*WHAT YOU ARE ASKED TO DO*. Put the lines of the records into a numbered list, starting at the line that contains "catalogue / barcode: US 3300277" and ending at the line that contains "genus: Eragrostis". Include both of those lines, and leave out any blank lines.

══ ROWS ══

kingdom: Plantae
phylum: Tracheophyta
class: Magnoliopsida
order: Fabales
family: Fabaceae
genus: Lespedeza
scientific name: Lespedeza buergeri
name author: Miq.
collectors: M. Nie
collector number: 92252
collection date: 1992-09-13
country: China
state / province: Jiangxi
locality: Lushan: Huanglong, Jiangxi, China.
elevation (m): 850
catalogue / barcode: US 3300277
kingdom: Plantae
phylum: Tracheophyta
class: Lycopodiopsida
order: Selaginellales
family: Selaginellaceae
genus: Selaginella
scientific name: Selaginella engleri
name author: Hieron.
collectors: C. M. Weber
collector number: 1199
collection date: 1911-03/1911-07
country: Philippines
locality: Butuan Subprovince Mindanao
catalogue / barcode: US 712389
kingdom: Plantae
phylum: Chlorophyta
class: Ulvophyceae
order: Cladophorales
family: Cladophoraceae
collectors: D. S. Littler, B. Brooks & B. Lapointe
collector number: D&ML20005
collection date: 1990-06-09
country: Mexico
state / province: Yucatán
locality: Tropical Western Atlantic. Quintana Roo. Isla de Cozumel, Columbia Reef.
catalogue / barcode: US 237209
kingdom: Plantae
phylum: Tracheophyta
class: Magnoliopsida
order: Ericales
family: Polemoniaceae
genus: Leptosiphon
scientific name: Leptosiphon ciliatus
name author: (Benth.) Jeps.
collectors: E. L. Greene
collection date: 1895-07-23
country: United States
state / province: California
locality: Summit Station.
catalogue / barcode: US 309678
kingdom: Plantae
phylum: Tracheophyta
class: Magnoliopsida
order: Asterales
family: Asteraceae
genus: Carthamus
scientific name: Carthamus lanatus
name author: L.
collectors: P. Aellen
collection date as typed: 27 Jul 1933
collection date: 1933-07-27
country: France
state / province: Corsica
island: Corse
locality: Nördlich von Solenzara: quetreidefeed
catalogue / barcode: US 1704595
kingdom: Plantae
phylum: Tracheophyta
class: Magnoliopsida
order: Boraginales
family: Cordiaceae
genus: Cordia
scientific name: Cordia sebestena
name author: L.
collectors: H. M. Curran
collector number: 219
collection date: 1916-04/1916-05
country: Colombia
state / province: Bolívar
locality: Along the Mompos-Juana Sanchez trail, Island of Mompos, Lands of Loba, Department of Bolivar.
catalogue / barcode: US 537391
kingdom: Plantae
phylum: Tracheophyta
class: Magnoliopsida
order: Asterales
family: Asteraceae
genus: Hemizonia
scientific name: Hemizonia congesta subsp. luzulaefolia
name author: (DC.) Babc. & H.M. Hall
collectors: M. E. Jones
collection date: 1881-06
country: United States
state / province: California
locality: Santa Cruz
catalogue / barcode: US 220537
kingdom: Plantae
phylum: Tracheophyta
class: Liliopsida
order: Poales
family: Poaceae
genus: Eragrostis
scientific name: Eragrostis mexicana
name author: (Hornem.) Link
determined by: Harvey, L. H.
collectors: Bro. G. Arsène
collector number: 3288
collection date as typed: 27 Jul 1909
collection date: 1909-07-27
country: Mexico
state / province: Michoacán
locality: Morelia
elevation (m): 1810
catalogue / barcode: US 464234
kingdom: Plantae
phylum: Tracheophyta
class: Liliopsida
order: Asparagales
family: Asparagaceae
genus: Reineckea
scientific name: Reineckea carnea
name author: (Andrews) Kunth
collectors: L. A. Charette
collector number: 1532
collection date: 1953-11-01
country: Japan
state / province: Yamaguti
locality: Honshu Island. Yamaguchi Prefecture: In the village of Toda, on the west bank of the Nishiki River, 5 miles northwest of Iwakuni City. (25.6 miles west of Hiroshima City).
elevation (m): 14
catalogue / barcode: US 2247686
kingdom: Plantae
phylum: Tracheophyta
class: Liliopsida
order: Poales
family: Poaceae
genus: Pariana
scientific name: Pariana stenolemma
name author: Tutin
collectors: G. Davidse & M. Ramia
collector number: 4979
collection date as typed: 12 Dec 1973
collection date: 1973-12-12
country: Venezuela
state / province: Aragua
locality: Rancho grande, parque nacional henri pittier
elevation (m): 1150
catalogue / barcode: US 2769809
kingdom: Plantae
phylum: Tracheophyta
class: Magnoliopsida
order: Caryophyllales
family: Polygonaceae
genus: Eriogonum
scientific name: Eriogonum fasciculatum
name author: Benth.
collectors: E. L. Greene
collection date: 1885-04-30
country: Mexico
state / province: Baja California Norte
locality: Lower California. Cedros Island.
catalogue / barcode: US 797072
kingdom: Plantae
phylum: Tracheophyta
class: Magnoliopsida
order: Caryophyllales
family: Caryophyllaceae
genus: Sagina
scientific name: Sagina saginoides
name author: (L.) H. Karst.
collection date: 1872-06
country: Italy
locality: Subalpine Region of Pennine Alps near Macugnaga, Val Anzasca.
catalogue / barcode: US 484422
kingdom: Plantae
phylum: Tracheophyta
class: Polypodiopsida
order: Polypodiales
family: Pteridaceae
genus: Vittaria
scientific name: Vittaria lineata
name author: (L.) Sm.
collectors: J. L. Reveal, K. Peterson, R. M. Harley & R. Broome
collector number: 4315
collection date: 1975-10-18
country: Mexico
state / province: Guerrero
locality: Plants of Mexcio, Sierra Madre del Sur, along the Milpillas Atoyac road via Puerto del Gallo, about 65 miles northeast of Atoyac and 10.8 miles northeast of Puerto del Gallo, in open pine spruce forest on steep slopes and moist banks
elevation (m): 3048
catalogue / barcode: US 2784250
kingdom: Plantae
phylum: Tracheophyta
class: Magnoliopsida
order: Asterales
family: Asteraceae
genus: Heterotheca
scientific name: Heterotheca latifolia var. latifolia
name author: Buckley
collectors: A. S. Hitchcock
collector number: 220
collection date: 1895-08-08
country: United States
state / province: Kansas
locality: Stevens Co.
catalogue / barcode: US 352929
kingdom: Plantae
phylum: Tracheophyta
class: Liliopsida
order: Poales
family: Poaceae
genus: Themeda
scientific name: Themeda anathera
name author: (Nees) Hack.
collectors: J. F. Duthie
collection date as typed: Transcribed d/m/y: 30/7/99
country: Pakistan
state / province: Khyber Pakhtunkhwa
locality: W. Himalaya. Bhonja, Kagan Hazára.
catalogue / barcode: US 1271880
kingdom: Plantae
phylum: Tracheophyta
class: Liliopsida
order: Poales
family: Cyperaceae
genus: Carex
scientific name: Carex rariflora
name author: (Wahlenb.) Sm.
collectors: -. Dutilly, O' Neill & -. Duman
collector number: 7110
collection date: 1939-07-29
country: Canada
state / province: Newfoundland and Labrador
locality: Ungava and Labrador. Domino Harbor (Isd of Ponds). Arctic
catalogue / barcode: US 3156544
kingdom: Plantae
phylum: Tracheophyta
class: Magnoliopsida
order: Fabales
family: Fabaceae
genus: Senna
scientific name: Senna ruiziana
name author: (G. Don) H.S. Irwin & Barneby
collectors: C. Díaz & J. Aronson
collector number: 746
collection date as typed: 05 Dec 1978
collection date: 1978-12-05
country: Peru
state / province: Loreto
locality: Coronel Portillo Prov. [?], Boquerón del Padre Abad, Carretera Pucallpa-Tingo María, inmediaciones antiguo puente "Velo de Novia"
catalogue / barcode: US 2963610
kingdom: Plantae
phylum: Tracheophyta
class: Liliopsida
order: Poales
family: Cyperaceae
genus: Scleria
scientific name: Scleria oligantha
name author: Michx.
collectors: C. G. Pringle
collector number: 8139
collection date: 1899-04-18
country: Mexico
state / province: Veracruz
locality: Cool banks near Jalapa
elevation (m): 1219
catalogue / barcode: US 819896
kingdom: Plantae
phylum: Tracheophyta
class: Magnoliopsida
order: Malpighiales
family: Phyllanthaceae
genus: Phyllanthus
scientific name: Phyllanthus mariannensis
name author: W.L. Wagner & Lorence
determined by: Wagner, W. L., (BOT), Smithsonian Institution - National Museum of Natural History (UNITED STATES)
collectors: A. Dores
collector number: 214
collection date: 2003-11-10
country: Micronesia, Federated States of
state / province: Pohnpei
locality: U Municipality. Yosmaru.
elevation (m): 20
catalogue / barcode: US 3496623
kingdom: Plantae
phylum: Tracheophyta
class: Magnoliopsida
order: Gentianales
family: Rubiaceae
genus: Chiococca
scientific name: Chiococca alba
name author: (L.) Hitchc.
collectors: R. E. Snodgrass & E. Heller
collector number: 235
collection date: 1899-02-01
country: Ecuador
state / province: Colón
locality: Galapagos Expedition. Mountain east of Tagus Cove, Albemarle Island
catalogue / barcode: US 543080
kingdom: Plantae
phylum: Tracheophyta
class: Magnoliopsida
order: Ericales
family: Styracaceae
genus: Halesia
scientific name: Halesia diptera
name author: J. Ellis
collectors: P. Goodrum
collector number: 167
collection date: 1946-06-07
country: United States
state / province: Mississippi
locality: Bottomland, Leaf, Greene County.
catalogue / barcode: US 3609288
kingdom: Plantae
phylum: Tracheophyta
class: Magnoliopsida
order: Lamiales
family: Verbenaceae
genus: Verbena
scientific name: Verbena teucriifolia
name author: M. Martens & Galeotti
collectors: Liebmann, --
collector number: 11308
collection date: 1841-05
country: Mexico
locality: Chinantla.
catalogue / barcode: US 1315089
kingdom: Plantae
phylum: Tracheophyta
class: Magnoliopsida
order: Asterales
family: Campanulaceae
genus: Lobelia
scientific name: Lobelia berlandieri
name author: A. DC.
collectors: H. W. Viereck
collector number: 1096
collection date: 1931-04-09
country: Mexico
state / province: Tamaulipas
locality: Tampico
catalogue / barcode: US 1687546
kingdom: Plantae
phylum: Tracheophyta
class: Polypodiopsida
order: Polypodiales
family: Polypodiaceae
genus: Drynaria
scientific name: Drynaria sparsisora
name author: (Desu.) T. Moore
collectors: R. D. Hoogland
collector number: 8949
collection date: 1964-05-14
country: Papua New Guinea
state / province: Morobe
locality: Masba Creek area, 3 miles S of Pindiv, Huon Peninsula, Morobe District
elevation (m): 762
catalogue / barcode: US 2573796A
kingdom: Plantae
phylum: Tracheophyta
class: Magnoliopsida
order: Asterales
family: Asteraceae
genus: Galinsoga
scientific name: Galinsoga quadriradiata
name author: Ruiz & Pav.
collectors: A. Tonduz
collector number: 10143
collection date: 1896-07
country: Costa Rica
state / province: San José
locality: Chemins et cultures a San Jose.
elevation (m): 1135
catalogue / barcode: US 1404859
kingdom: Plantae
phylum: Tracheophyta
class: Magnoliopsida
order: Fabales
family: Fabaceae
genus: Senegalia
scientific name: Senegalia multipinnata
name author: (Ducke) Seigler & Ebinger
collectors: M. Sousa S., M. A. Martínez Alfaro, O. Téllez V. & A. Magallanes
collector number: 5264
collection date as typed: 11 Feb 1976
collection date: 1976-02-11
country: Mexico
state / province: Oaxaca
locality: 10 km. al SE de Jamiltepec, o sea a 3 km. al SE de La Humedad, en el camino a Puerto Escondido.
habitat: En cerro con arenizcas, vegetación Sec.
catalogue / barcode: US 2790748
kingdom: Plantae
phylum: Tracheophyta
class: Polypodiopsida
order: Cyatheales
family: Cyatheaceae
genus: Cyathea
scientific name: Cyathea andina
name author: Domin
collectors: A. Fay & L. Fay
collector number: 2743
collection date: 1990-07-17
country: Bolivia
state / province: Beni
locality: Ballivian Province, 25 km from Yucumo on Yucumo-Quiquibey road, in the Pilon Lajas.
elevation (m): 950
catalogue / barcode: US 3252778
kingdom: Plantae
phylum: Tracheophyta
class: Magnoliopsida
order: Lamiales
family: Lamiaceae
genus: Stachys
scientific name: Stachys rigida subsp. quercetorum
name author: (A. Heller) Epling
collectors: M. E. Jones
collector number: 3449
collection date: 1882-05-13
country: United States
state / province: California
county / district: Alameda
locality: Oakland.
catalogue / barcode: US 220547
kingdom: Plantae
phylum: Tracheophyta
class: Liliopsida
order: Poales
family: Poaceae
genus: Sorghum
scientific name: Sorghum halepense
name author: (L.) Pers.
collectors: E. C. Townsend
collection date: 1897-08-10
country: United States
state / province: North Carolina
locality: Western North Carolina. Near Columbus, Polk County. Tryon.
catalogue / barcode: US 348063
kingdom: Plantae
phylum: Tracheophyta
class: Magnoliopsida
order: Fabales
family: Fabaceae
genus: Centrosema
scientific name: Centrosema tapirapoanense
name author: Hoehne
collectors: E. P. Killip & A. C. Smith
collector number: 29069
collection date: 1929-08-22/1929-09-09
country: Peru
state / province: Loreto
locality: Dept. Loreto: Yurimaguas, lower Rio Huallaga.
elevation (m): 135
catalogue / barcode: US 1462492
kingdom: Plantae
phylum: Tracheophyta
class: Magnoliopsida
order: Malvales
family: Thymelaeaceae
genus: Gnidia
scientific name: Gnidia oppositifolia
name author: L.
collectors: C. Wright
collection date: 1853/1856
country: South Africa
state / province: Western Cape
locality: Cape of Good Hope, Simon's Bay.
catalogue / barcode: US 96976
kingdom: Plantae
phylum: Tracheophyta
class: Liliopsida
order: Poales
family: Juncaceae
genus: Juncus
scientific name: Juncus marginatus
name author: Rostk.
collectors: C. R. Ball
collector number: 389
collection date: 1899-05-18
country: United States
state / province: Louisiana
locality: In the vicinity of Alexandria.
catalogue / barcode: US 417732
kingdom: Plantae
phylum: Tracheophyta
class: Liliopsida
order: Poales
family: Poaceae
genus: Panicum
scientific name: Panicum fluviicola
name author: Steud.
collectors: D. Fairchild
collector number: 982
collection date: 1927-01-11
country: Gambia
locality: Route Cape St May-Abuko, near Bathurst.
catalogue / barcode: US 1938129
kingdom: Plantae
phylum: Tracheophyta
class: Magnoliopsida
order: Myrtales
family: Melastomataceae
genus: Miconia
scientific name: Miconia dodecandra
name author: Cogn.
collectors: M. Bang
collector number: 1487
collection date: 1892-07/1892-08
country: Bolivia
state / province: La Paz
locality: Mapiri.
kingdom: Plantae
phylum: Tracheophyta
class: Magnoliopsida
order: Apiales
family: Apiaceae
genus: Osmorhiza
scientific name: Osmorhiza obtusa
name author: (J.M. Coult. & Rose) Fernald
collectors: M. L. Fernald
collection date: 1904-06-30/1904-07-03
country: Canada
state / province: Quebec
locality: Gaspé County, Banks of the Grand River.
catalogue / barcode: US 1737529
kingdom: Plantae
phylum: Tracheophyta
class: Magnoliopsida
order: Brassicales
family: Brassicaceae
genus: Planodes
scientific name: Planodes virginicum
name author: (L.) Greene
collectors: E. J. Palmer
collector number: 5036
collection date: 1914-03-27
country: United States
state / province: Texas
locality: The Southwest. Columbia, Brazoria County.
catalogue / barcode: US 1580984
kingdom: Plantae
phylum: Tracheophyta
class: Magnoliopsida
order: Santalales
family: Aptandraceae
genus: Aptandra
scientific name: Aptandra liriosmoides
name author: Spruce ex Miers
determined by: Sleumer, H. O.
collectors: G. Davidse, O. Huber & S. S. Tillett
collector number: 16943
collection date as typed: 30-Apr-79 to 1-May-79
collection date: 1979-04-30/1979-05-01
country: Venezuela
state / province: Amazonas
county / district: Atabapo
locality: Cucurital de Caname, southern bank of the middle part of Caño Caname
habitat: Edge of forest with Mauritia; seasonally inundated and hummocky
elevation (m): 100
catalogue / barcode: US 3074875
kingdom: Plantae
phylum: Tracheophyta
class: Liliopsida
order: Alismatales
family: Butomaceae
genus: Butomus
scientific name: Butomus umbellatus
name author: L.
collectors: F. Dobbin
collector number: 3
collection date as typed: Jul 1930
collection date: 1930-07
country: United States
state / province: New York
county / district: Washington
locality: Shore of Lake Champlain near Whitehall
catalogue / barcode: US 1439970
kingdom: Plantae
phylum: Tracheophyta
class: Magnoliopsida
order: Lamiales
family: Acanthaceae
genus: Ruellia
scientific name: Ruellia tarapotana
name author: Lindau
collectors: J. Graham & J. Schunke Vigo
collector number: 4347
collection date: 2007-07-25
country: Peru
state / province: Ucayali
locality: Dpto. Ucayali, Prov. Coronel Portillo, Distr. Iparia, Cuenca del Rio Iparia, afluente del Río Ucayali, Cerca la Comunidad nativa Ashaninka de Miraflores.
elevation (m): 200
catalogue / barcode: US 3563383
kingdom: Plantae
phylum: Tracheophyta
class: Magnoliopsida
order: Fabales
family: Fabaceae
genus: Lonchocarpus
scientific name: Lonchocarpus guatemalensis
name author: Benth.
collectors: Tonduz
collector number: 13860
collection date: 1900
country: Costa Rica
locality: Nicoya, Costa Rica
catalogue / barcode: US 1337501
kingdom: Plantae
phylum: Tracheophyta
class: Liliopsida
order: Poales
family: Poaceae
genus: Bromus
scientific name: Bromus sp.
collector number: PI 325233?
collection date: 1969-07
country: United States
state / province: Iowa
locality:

═══

*ANSWER IN FULL*.
1. catalogue / barcode: US 3300277
2. kingdom: Plantae
3. phylum: Tracheophyta
4. class: Lycopodiopsida
5. order: Selaginellales
6. family: Selaginellaceae
7. genus: Selaginella
8. scientific name: Selaginella engleri
9. name author: Hieron.
10. collectors: C. M. Weber
11. collector number: 1199
12. collection date: 1911-03/1911-07
13. country: Philippines
14. locality: Butuan Subprovince Mindanao
15. catalogue / barcode: US 712389
16. kingdom: Plantae
17. phylum: Chlorophyta
18. class: Ulvophyceae
19. order: Cladophorales
20. family: Cladophoraceae
21. collectors: D. S. Littler, B. Brooks & B. Lapointe
22. collector number: D&ML20005
23. collection date: 1990-06-09
24. country: Mexico
25. state / province: Yucatán
26. locality: Tropical Western Atlantic. Quintana Roo. Isla de Cozumel, Columbia Reef.
27. catalogue / barcode: US 237209
28. kingdom: Plantae
29. phylum: Tracheophyta
30. class: Magnoliopsida
31. order: Ericales
32. family: Polemoniaceae
33. genus: Leptosiphon
34. scientific name: Leptosiphon ciliatus
35. name author: (Benth.) Jeps.
36. collectors: E. L. Greene
37. collection date: 1895-07-23
38. country: United States
39. state / province: California
40. locality: Summit Station.
41. catalogue / barcode: US 309678
42. kingdom: Plantae
43. phylum: Tracheophyta
44. class: Magnoliopsida
45. order: Asterales
46. family: Asteraceae
47. genus: Carthamus
48. scientific name: Carthamus lanatus
49. name author: L.
50. collectors: P. Aellen
51. collection date as typed: 27 Jul 1933
52. collection date: 1933-07-27
53. country: France
54. state / province: Corsica
55. island: Corse
56. locality: Nördlich von Solenzara: quetreidefeed
57. catalogue / barcode: US 1704595
58. kingdom: Plantae
59. phylum: Tracheophyta
60. class: Magnoliopsida
61. order: Boraginales
62. family: Cordiaceae
63. genus: Cordia
64. scientific name: Cordia sebestena
65. name author: L.
66. collectors: H. M. Curran
67. collector number: 219
68. collection date: 1916-04/1916-05
69. country: Colombia
70. state / province: Bolívar
71. locality: Along the Mompos-Juana Sanchez trail, Island of Mompos, Lands of Loba, Department of Bolivar.
72. catalogue / barcode: US 537391
73. kingdom: Plantae
74. phylum: Tracheophyta
75. class: Magnoliopsida
76. order: Asterales
77. family: Asteraceae
78. genus: Hemizonia
79. scientific name: Hemizonia congesta subsp. luzulaefolia
80. name author: (DC.) Babc. & H.M. Hall
81. collectors: M. E. Jones
82. collection date: 1881-06
83. country: United States
84. state / province: California
85. locality: Santa Cruz
86. catalogue / barcode: US 220537
87. kingdom: Plantae
88. phylum: Tracheophyta
89. class: Liliopsida
90. order: Poales
91. family: Poaceae
92. genus: Eragrostis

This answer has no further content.